Avant ça, tu étais déprimé ?Pas déprimé, mais j’étais sans âme. Je faisais les choses sans savoir pourquoi.

Tu fais partie de Ballers in God, une communauté religieuse qui réunit plusieurs footballeurs en Angleterre, en France et aux Pays-Bas, réunie autour de ton ancien coéquipier à Toulouse John Bostock. Tu peux nous expliquer ce que c’est ? C’est un groupe de personnes qui se rejoignent en ligne pour prier. Il n’y a aucune obligation. C’est pour être ensemble, unis dans la prière et se rapprocher de Dieu. Ça permet de mieux comprendre la foi. Personnellement, ça m’a beaucoup aidé.

La première fois que j’ai goûté au gratin de la mère de mon meilleur ami, j’ai terminé deux plats énormes.

Et le gratin de pâtes au jambon dans tout ça ? C’est le plat familial ?Quand j’étais à Anderlecht, à chaque fois que j’allais chez mon meilleur ami, sa mère faisait un gratin de pâtes au jambon. La première fois que j’y ai goûté, j’ai terminé deux plats énormes. Depuis ce jour-là, c’est mon plat préféré. Aujourd’hui, quand j’en remange, j’y pense encore. C’est délicieux.

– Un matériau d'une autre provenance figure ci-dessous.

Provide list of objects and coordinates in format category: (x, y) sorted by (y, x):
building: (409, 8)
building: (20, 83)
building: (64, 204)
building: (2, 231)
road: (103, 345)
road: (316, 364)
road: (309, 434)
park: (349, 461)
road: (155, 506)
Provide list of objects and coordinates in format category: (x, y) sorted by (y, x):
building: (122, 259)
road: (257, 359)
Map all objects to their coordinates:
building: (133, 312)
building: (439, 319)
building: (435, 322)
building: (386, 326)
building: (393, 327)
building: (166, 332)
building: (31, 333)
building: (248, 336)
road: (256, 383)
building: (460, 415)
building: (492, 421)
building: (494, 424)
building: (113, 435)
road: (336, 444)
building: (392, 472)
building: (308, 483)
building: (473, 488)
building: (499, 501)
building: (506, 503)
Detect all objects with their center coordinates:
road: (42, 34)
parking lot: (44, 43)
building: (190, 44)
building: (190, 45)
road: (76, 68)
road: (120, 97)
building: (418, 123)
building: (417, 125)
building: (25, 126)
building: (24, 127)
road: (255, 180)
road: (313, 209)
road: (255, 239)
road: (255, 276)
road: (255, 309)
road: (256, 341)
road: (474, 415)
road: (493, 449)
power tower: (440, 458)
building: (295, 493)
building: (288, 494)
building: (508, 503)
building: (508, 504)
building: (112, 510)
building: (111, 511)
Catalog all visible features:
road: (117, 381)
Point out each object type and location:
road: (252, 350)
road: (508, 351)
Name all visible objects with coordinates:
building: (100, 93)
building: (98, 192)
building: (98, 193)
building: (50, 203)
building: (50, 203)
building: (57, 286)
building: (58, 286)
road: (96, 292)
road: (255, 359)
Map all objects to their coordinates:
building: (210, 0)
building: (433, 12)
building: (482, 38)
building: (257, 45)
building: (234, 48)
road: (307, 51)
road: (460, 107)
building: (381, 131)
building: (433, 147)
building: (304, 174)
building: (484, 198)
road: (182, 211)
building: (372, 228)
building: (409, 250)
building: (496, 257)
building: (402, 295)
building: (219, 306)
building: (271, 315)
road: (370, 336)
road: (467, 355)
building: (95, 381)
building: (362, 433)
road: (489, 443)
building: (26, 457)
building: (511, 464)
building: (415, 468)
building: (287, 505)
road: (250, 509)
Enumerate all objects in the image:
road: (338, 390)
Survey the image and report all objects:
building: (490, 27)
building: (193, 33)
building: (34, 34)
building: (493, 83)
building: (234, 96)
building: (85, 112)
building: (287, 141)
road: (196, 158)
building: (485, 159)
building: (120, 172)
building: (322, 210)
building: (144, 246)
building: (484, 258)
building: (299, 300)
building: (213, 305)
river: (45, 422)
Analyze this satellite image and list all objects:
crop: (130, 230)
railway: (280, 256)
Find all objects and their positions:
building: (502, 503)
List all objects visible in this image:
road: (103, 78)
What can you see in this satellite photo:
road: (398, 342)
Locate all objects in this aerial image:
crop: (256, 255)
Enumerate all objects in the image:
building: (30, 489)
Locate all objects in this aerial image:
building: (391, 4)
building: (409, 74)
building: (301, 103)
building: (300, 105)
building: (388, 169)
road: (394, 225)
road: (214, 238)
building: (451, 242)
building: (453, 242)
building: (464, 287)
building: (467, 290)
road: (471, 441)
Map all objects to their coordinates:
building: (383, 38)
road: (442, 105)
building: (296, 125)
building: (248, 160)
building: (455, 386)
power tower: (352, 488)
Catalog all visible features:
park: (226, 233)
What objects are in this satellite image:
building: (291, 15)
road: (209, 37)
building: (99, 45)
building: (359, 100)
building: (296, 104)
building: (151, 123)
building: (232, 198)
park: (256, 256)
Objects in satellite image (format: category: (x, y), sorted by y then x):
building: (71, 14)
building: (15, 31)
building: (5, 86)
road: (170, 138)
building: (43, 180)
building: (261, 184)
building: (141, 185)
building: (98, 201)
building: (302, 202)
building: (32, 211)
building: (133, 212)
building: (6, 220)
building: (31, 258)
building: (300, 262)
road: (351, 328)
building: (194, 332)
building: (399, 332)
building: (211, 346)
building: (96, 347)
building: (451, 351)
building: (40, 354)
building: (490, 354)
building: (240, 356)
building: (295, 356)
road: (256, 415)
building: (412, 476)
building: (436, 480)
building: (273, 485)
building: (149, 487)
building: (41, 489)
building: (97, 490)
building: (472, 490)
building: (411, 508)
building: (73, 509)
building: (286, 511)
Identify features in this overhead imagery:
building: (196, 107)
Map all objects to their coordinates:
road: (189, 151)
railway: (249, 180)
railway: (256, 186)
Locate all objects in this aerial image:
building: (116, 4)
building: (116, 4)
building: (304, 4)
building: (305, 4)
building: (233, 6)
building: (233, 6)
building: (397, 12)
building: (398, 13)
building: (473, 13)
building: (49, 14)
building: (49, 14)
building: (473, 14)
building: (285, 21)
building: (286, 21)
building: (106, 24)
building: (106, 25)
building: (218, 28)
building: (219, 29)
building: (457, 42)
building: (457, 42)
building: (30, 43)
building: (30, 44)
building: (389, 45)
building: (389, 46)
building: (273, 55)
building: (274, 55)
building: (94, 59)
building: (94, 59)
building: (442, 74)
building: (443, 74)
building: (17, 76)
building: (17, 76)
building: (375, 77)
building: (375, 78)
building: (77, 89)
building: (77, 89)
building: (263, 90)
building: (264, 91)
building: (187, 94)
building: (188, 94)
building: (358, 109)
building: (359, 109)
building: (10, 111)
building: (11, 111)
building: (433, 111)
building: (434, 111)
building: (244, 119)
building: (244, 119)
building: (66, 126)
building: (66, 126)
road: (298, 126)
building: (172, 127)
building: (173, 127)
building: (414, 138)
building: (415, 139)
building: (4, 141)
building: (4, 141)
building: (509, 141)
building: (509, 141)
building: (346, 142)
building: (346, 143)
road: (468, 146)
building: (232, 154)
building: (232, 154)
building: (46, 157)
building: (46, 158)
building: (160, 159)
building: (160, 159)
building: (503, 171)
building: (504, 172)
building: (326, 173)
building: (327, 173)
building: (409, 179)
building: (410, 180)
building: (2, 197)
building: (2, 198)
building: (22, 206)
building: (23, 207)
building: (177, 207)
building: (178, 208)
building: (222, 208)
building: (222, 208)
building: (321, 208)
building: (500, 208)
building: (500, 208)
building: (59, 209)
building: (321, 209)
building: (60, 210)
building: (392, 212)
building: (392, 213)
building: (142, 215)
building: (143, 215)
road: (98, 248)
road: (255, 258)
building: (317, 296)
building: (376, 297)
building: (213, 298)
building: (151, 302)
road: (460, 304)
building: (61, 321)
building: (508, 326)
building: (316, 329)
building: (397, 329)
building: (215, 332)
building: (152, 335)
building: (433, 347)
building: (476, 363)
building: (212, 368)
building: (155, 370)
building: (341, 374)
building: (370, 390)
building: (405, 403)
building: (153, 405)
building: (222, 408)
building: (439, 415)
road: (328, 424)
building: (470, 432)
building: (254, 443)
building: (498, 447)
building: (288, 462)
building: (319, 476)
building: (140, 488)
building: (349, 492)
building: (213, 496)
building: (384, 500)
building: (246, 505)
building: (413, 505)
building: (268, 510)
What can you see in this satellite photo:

À quoi ressemblait ta jeunesse à Bruxelles ?J’ai grandi à Berchem-Saint-Agathe (une des 19 communes de Bruxelles, NDLR), et je passais mes journées au Parc Éléphant. J’ai eu une belle jeunesse. Comme beaucoup de mecs du coin, j’ai été coaché par Seth Nkandu, une très belle personne. Il m’a appris énormément de choses.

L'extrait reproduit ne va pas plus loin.